The midrash then asks why the manna was preserved at all. Rabbi Eleazar held it was stored for future generations to see. Rabbi Eliezer specified the messianic era as the moment for which it was being kept. The passage then narrates what happens when the jar is finally produced.
In the future, when Israel asks Jeremiah why they should devote themselves to Torah study if doing so would leave them without livelihood, the jar of manna is brought forth. Jeremiah cites Jeremiah 2:31, O generation, see the word of the Lord: have I been a wilderness unto Israel? The teaching the prophet delivers from the jar is concrete. Your fathers occupied themselves with the Law, and see how they were fed; concern yourselves with the Law, and I shall feed you from this jar.
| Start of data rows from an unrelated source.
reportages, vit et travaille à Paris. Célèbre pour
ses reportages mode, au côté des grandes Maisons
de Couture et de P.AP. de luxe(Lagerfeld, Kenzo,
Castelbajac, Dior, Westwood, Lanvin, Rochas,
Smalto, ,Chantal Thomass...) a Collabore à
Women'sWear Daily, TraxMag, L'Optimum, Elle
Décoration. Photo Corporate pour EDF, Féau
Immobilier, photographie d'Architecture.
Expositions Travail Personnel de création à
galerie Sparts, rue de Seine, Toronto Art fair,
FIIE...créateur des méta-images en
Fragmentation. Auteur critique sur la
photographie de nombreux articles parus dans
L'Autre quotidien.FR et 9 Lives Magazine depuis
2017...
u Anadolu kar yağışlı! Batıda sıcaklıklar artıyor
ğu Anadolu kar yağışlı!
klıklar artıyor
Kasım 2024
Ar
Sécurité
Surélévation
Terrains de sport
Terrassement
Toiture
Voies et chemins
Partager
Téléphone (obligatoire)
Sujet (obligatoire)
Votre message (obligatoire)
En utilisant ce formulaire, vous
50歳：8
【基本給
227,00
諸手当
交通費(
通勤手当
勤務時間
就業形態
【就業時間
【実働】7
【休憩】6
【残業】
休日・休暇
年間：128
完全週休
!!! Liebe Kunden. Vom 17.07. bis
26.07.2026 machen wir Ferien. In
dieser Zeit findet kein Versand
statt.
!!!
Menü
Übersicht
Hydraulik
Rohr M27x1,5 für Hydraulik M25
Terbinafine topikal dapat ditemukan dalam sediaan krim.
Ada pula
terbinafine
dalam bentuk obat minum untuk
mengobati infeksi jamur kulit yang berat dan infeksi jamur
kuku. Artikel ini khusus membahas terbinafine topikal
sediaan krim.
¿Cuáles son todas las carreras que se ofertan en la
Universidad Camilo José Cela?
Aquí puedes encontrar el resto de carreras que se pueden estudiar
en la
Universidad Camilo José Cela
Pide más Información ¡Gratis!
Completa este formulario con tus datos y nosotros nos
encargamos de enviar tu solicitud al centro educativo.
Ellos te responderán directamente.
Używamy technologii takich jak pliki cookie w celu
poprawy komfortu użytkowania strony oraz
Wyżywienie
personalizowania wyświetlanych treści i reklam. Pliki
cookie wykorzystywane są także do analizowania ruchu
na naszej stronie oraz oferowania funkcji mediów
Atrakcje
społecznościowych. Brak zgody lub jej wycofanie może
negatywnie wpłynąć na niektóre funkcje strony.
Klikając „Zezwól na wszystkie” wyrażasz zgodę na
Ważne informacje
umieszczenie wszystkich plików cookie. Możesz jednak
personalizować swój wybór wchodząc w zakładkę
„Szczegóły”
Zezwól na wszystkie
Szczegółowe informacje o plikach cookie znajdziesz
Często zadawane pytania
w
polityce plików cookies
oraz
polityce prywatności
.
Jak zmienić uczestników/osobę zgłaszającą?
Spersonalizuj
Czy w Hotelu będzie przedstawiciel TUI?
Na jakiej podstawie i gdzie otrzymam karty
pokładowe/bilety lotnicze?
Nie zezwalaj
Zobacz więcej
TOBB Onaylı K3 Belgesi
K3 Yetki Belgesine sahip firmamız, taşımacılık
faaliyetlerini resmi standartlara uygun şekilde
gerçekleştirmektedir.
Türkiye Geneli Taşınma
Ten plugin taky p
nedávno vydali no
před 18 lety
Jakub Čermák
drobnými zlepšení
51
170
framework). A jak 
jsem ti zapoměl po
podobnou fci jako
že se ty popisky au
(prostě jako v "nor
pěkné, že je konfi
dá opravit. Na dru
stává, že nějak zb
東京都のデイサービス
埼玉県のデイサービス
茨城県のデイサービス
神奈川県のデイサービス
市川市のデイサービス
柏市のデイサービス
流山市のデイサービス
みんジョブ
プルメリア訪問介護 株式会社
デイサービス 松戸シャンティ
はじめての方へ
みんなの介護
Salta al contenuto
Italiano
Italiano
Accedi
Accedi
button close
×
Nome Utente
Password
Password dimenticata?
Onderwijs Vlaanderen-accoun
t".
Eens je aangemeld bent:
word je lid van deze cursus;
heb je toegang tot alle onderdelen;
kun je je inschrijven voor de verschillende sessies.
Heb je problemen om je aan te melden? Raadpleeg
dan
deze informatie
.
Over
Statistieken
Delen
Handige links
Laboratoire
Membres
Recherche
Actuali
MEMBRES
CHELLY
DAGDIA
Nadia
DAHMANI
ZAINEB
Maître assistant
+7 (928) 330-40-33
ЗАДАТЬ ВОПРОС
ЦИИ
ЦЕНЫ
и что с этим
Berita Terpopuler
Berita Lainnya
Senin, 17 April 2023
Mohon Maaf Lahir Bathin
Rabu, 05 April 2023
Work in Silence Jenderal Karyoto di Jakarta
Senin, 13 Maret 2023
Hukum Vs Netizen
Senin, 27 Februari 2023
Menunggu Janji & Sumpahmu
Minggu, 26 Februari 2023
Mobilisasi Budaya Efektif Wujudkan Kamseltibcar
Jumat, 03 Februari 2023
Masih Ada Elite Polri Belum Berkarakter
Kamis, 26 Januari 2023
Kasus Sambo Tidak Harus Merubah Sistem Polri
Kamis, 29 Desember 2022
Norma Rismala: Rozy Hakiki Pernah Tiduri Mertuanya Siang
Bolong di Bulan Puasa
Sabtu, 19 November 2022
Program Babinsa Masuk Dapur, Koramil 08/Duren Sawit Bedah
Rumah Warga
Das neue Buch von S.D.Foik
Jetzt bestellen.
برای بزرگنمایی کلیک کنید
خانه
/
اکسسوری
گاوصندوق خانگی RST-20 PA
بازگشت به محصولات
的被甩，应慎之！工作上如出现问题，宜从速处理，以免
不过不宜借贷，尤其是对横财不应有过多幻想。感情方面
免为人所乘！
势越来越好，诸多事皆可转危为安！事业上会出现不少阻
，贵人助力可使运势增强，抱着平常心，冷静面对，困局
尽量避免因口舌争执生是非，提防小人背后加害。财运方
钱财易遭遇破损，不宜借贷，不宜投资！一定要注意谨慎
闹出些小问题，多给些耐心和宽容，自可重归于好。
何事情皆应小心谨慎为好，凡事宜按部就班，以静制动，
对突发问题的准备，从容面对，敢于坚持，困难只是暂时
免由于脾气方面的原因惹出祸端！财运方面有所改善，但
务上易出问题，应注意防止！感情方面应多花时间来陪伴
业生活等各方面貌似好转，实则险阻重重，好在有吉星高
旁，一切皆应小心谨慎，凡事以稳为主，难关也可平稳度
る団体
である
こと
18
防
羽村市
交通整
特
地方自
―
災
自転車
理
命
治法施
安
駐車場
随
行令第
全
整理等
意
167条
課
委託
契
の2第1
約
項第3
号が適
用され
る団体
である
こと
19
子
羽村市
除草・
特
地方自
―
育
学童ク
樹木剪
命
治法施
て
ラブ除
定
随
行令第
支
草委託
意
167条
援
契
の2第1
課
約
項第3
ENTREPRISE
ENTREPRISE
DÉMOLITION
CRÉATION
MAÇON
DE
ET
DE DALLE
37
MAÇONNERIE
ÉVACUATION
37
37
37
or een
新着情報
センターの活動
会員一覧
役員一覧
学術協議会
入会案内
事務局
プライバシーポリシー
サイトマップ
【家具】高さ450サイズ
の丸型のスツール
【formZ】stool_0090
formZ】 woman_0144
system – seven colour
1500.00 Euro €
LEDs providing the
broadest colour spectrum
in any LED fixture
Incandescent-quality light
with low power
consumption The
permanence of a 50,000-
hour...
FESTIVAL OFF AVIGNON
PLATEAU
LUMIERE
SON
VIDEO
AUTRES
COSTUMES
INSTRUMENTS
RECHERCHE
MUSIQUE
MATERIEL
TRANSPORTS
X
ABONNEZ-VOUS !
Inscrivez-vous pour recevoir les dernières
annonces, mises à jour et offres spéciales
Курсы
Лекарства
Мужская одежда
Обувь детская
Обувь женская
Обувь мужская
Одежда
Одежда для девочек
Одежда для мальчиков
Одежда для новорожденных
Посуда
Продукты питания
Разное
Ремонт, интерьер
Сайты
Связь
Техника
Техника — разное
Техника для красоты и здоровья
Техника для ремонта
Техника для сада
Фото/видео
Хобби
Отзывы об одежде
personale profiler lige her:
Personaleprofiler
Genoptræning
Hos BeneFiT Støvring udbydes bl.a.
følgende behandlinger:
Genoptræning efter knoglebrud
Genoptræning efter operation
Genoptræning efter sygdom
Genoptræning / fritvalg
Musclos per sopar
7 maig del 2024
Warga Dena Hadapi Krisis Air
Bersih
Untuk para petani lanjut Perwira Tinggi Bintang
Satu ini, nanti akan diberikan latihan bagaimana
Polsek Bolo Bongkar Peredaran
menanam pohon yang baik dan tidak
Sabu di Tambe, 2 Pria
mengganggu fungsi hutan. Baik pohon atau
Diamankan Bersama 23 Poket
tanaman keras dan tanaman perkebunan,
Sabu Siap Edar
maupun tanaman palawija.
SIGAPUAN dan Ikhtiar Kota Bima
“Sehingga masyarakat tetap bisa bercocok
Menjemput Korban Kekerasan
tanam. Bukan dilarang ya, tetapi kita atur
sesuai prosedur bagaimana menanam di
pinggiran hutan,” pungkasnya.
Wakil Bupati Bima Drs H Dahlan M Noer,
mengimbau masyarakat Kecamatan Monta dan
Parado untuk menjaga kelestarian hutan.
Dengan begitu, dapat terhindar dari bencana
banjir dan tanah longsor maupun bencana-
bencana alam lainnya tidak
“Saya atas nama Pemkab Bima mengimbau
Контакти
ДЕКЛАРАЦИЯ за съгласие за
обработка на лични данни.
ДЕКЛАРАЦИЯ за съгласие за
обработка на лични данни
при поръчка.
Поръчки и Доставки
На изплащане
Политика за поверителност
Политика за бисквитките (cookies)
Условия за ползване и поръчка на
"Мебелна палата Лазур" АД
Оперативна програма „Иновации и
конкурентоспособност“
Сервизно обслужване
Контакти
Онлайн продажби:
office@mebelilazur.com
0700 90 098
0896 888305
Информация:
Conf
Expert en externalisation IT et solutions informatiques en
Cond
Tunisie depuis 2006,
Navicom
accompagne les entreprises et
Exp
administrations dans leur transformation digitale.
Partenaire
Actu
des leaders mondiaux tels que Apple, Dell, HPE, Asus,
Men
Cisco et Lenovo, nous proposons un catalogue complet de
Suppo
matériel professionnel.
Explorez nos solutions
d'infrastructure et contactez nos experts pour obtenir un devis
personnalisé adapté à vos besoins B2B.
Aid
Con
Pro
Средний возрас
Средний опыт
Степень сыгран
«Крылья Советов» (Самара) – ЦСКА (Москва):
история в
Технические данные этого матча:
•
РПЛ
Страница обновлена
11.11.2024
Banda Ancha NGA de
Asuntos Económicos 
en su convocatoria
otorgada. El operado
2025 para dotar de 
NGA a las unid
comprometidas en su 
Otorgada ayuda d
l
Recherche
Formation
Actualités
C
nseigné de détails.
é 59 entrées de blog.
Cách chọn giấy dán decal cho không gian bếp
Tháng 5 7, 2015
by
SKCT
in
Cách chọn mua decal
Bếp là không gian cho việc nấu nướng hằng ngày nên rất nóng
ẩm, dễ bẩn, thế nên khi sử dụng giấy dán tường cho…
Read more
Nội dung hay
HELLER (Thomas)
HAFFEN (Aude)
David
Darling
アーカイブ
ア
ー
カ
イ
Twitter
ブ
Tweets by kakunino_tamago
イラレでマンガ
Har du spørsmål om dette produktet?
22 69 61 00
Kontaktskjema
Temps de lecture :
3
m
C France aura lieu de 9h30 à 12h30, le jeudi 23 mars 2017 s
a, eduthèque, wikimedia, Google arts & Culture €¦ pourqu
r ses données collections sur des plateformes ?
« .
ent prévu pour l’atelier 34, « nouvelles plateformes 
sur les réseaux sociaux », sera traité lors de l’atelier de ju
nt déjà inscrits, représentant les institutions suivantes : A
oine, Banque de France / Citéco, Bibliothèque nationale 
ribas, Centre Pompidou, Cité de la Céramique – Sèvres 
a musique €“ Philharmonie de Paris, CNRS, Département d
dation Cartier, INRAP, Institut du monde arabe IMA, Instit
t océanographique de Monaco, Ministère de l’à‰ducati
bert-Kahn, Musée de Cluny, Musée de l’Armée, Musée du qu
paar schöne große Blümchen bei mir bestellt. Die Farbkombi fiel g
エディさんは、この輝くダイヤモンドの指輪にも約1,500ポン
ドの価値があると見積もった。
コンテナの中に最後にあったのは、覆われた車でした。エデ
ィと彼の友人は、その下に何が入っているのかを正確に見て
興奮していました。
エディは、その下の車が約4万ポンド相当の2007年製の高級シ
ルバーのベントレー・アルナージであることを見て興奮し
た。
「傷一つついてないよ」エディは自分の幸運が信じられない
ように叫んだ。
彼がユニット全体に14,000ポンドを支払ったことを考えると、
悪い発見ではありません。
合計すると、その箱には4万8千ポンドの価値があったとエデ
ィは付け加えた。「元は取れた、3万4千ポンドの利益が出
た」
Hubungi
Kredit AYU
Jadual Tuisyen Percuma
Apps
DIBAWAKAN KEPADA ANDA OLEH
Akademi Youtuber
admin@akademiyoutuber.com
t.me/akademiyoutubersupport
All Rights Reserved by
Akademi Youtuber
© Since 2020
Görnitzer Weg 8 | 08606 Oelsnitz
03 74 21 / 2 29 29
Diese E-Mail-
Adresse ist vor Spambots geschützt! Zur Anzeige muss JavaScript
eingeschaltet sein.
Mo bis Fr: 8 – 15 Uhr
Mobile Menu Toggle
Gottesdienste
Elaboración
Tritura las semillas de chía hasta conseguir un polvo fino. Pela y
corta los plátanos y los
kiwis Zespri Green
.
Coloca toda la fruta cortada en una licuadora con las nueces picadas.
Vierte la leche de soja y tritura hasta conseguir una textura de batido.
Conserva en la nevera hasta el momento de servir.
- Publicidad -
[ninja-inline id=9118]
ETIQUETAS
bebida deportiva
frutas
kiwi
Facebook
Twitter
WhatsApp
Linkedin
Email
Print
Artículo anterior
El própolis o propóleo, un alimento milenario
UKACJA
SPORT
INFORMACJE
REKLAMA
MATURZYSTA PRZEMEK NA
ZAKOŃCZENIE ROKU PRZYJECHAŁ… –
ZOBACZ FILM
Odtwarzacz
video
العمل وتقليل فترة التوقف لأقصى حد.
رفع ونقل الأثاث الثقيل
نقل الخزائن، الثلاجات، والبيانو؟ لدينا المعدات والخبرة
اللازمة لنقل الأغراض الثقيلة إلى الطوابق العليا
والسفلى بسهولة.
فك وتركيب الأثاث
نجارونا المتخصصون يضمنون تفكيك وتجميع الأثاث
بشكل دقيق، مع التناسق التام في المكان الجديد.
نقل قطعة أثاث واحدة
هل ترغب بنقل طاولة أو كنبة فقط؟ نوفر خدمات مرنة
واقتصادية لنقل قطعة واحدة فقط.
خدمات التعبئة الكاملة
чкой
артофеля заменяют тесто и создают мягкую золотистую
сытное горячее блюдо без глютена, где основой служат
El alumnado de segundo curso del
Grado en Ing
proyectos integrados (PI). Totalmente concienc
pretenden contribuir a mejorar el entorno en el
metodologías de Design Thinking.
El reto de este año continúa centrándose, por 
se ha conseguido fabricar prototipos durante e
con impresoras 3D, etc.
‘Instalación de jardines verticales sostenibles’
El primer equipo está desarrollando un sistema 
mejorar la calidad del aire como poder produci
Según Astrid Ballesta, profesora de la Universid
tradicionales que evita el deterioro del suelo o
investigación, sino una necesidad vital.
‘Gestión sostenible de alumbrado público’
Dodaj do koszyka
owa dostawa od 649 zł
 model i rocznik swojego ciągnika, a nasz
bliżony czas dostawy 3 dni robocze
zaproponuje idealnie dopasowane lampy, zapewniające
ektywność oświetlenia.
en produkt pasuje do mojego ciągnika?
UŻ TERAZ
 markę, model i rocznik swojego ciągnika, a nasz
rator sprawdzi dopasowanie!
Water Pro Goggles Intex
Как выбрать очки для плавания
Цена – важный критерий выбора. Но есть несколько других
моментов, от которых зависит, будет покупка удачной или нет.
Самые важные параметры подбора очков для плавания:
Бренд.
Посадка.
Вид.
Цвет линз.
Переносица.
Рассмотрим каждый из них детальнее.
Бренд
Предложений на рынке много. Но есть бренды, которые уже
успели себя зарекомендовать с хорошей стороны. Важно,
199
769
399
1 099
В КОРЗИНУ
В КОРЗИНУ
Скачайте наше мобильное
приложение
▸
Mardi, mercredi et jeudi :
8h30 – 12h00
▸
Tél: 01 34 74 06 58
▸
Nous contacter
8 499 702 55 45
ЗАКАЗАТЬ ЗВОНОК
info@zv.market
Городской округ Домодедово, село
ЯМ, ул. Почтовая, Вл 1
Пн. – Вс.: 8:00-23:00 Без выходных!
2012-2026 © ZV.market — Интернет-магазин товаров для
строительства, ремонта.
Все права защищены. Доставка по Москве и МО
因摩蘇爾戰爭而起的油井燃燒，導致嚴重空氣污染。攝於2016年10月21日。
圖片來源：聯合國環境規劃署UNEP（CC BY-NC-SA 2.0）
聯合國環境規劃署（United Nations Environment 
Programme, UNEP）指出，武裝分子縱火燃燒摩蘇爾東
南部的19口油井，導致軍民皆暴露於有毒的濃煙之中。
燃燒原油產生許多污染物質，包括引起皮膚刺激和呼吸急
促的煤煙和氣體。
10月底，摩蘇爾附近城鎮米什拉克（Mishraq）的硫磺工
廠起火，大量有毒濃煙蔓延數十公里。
The jar of manna is then identified as one of three things Elijah will restore to Israel in the future: the jar of manna, the bottle of anointing oil, and the bottle of sprinkling water. Some authorities add Aaron's rod with its almonds and blossoms, citing Numbers 17:25 where the rod is placed before the testimony as a token against rebellious children.
The Pattern the Compilers Built
The two passages of Tanchuma address signs across different time-scales. Vaera 3 treats the sign as an immediate verification given to a specific person in the present moment. Beshalach 21 treats the sign as an object set aside now for production at a future moment, the messianic era when Israel will need to be convinced that Torah study is worth pursuing.
Both passages assume that divine assurance is not a private interior experience. It is an external object or event that satisfies a request. Noah got a rainbow. Hezekiah got a moving shadow. Pharaoh got a rod-serpent. Future Israel will get a clay jar produced by Elijah containing manna that was sealed away in the desert.
What the Compilers Wanted Preserved
The compilers of Tanchuma assembled this material to establish the legitimacy of the religious demand for evidence. The Vaera passage normalizes the request. The Beshalach passage describes the object God has already set aside for the final fulfillment of such a request. The jar of manna, preserved in clay for an unspecified future audience, is the rabbinic image of how divine power maintains its evidentiary record across centuries.
What Tanchuma preserves, by placing both passages in the wilderness narratives, is the rabbinic conviction that the religious life rests on visible signs and that those signs are not finished. The rainbow still arcs. The shadow's reversal is recorded. The clay jar with its omer of manna waits in the divine storehouse for the prophet who will produce it in the era when Israel needs to be reminded what occupation with Torah once fed.